|The Wood Shed|
By Todd Harrison JUN 27, 2007 10:02 AM
...a falling tree--or price, as the case may be--isn't firewood unless someone is there to chop it up and collect it.
"And a new day will dawn for those who stand long and the forests will echo with laughter."
Thanks again for a wonderful site. Just thinking out loud here. Leverage in a true market is one thing. But the subprime "space" is not a market. You have to be a member of the club to play at the club. Only until someone like Merrill (MER) comes around and shines light on it does it become a market.
I can't short this. Can you? If there is no market, the fundamental premise of investment is not valid. In fact, one could say that the bet that these participants are making is: it never becomes a market. The investment is premised on the club staying private.
Once the doors are open, the underlying investment thesis (regardless of the instrument) goes out the door. It's not just leverage – it's access. Or, at least that's how I'm viewing it.
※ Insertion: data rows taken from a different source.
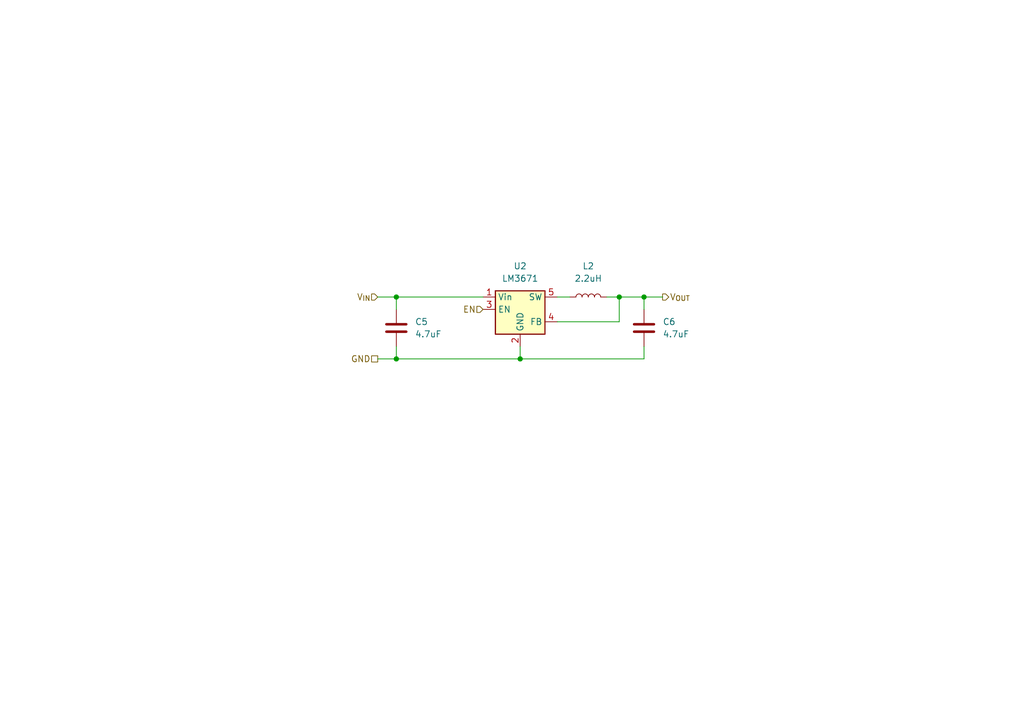
<source format=kicad_sch>
(kicad_sch (version 20211123) (generator eeschema)

  (uuid 760c5ea6-6ff0-47ef-ae51-d64cf3e818f5)

  (paper "A5")

  

  (junction (at 132.08 60.96) (diameter 0) (color 0 0 0 0)
    (uuid 02f22535-cb2a-4223-9a7c-6aa2ace03c1d)
  )
  (junction (at 81.28 60.96) (diameter 0) (color 0 0 0 0)
    (uuid 258569eb-305f-486a-a50f-9b0ceef67114)
  )
  (junction (at 127 60.96) (diameter 0) (color 0 0 0 0)
    (uuid 56b68557-b64d-41d6-bd24-a9b408217ded)
  )
  (junction (at 106.68 73.66) (diameter 0) (color 0 0 0 0)
    (uuid a957cda7-57a1-471c-a0f3-ed1a00357bae)
  )
  (junction (at 81.28 73.66) (diameter 0) (color 0 0 0 0)
    (uuid eb64cd21-44c4-498c-9eed-4841f53d1233)
  )

  (wire (pts (xy 114.3 60.96) (xy 116.84 60.96))
    (stroke (width 0) (type default) (color 0 0 0 0))
    (uuid 0fbcf35f-9070-4e7a-a6f4-11dd95082860)
  )
  (wire (pts (xy 127 66.04) (xy 127 60.96))
    (stroke (width 0) (type default) (color 0 0 0 0))
    (uuid 2c13cbd6-9da3-4bc0-947d-f6d5f5b669cd)
  )
  (wire (pts (xy 127 60.96) (xy 132.08 60.96))
    (stroke (width 0) (type default) (color 0 0 0 0))
    (uuid 2dfa1abd-a74b-4b80-b0e7-6cb605c8d34a)
  )
  (wire (pts (xy 77.47 60.96) (xy 81.28 60.96))
    (stroke (width 0) (type default) (color 0 0 0 0))
    (uuid 322da341-4b9f-4a5a-9a14-f07ceb8a3ff0)
  )
  (wire (pts (xy 106.68 71.12) (xy 106.68 73.66))
    (stroke (width 0) (type default) (color 0 0 0 0))
    (uuid 3e316029-b38c-45c6-b868-18ef3a64a433)
  )
  (wire (pts (xy 132.08 60.96) (xy 132.08 63.5))
    (stroke (width 0) (type default) (color 0 0 0 0))
    (uuid 6a0f7bff-bbb1-4f42-bfd4-c71a48fca230)
  )
  (wire (pts (xy 132.08 71.12) (xy 132.08 73.66))
    (stroke (width 0) (type default) (color 0 0 0 0))
    (uuid 82818f94-0a94-4882-9c51-eeb8db8471a9)
  )
  (wire (pts (xy 81.28 73.66) (xy 81.28 71.12))
    (stroke (width 0) (type default) (color 0 0 0 0))
    (uuid 889fda34-a82b-4ba2-ba2a-3940684d2201)
  )
  (wire (pts (xy 81.28 60.96) (xy 81.28 63.5))
    (stroke (width 0) (type default) (color 0 0 0 0))
    (uuid 8abe85a7-4b7d-4e5a-9fe0-e07df9b5cfab)
  )
  (wire (pts (xy 132.08 73.66) (xy 106.68 73.66))
    (stroke (width 0) (type default) (color 0 0 0 0))
    (uuid 9d2460b5-bf70-4465-8db1-7469025468c6)
  )
  (wire (pts (xy 99.06 60.96) (xy 81.28 60.96))
    (stroke (width 0) (type default) (color 0 0 0 0))
    (uuid 9e463f1b-0cc7-4ecc-8e22-4792f4ccb1d3)
  )
  (wire (pts (xy 106.68 73.66) (xy 81.28 73.66))
    (stroke (width 0) (type default) (color 0 0 0 0))
    (uuid ad41566c-8c30-4fce-9e15-21a4fa070d29)
  )
  (wire (pts (xy 77.47 73.66) (xy 81.28 73.66))
    (stroke (width 0) (type default) (color 0 0 0 0))
    (uuid b7271bb9-54c1-4200-81ec-c0b18ac88b5e)
  )
  (wire (pts (xy 124.46 60.96) (xy 127 60.96))
    (stroke (width 0) (type default) (color 0 0 0 0))
    (uuid c99ff0c8-1259-4149-a9ea-6d97e2e0941f)
  )
  (wire (pts (xy 114.3 66.04) (xy 127 66.04))
    (stroke (width 0) (type default) (color 0 0 0 0))
    (uuid f148ebf4-e3be-4e75-8399-9b722b0948cf)
  )
  (wire (pts (xy 132.08 60.96) (xy 135.89 60.96))
    (stroke (width 0) (type default) (color 0 0 0 0))
    (uuid faa09570-1d7a-457c-bdd5-70f432b34f0f)
  )

  (hierarchical_label "V_{OUT}" (shape output) (at 135.89 60.96 0)
    (effects (font (size 1.27 1.27)) (justify left))
    (uuid 20c5a2a9-4463-4d32-b292-159fd1958cd5)
  )
  (hierarchical_label "V_{IN}" (shape input) (at 77.47 60.96 180)
    (effects (font (size 1.27 1.27)) (justify right))
    (uuid 61e555b3-dc31-471a-afd0-2a66c638a8a3)
  )
  (hierarchical_label "EN" (shape input) (at 99.06 63.5 180)
    (effects (font (size 1.27 1.27)) (justify right))
    (uuid ff3ea1a3-d9aa-47e4-9b34-b71afb4eb1fb)
  )
  (hierarchical_label "GND" (shape passive) (at 77.47 73.66 180)
    (effects (font (size 1.27 1.27)) (justify right))
    (uuid ff506fa1-e3e5-4974-9596-9da5bb4e2dc5)
  )

  (symbol (lib_id "Device:C") (at 132.08 67.31 0) (unit 1)
    (in_bom yes) (on_board yes) (fields_autoplaced)
    (uuid 92dc22ff-7d89-422e-99a1-8b9f0d443c14)
    (property "Reference" "C6" (id 0) (at 135.89 66.0399 0)
      (effects (font (size 1.27 1.27)) (justify left))
    )
    (property "Value" "4.7uF" (id 1) (at 135.89 68.5799 0)
      (effects (font (size 1.27 1.27)) (justify left))
    )
    (property "Footprint" "Capacitor_SMD:C_0603_1608Metric" (id 2) (at 133.0452 71.12 0)
      (effects (font (size 1.27 1.27)) hide)
    )
    (property "Datasheet" "~" (id 3) (at 132.08 67.31 0)
      (effects (font (size 1.27 1.27)) hide)
    )
    (pin "1" (uuid 0eb634a8-0a91-4fb1-8ccd-cddb14818326))
    (pin "2" (uuid b1afa623-69e5-4954-8a72-1c195da70ee6))
  )

  (symbol (lib_id "Regulator_Switching:LM3670MF") (at 106.68 63.5 0) (unit 1)
    (in_bom yes) (on_board yes) (fields_autoplaced)
    (uuid afe8242d-730f-4992-86cf-7a82d2e77bce)
    (property "Reference" "U2" (id 0) (at 106.68 54.61 0))
    (property "Value" "LM3671" (id 1) (at 106.68 57.15 0))
    (property "Footprint" "Package_TO_SOT_SMD:TSOT-23-5" (id 2) (at 107.95 69.85 0)
      (effects (font (size 1.27 1.27)) (justify left) hide)
    )
    (property "Datasheet" "http://www.ti.com/lit/ds/symlink/lm3670.pdf" (id 3) (at 100.33 72.39 0)
      (effects (font (size 1.27 1.27)) hide)
    )
    (pin "1" (uuid 3116de83-da5a-4009-8c7e-2b408d8e01cd))
    (pin "2" (uuid 55fa25ce-74ca-4606-9b74-4c9359cec009))
    (pin "3" (uuid 05ce87df-44f3-4573-af9c-94784b2c719c))
    (pin "4" (uuid b45249eb-6704-4cb5-98ec-b694cee5e86a))
    (pin "5" (uuid 4e53f910-1b3b-48b6-acc4-2e3a161683c4))
  )

  (symbol (lib_id "Device:C") (at 81.28 67.31 0) (unit 1)
    (in_bom yes) (on_board yes) (fields_autoplaced)
    (uuid d5da604c-b095-4997-9067-3ea809b0794a)
    (property "Reference" "C5" (id 0) (at 85.09 66.0399 0)
      (effects (font (size 1.27 1.27)) (justify left))
    )
    (property "Value" "4.7uF" (id 1) (at 85.09 68.5799 0)
      (effects (font (size 1.27 1.27)) (justify left))
    )
    (property "Footprint" "Capacitor_SMD:C_0603_1608Metric" (id 2) (at 82.2452 71.12 0)
      (effects (font (size 1.27 1.27)) hide)
    )
    (property "Datasheet" "~" (id 3) (at 81.28 67.31 0)
      (effects (font (size 1.27 1.27)) hide)
    )
    (pin "1" (uuid e40422c2-a5f1-4964-9d62-da1c0ef6d246))
    (pin "2" (uuid a545ff5b-0e87-438e-b2e4-7cd1243bc150))
  )

  (symbol (lib_id "Device:L") (at 120.65 60.96 90) (unit 1)
    (in_bom yes) (on_board yes) (fields_autoplaced)
    (uuid d767451a-a826-4390-b12d-607d3fba0229)
    (property "Reference" "L2" (id 0) (at 120.65 54.61 90))
    (property "Value" "2.2uH" (id 1) (at 120.65 57.15 90))
    (property "Footprint" "Inductor_SMD:L_0805_2012Metric" (id 2) (at 120.65 60.96 0)
      (effects (font (size 1.27 1.27)) hide)
    )
    (property "Datasheet" "~" (id 3) (at 120.65 60.96 0)
      (effects (font (size 1.27 1.27)) hide)
    )
    (pin "1" (uuid fe94919d-a91a-44cf-bb8d-a2dbf073b79f))
    (pin "2" (uuid d9805bae-e61d-4cc6-b1e8-95d8a410c255))
  )
)

</source>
You hit the nail on the head in that a falling tree--or price, as the case may be--isn't firewood unless someone is there to chop it up and collect it. And even so, it won't lead to a forest fire until someone lights the match.
The tricky aspect of this juncture is that everyone knows where the wood is now. And the wood dealers, who were quick to realize gains when the underlying assets were appreciating, are hoping that the spark in the dark (that is mark-to-market) doesn't come to Bear (pun intended).
I'm not smart enough to say whether this is the beginning of a big blaze. What I will say is that we've been discussing these conditional elements for a mighty long time.
In a finance based economy, one woven together by hundreds of trillions of dollars of derivatives, you don't need to be an investor in CDO's to get burnt. You simply need to be in a neighboring town.
And that could be a problem in our current era of globalization.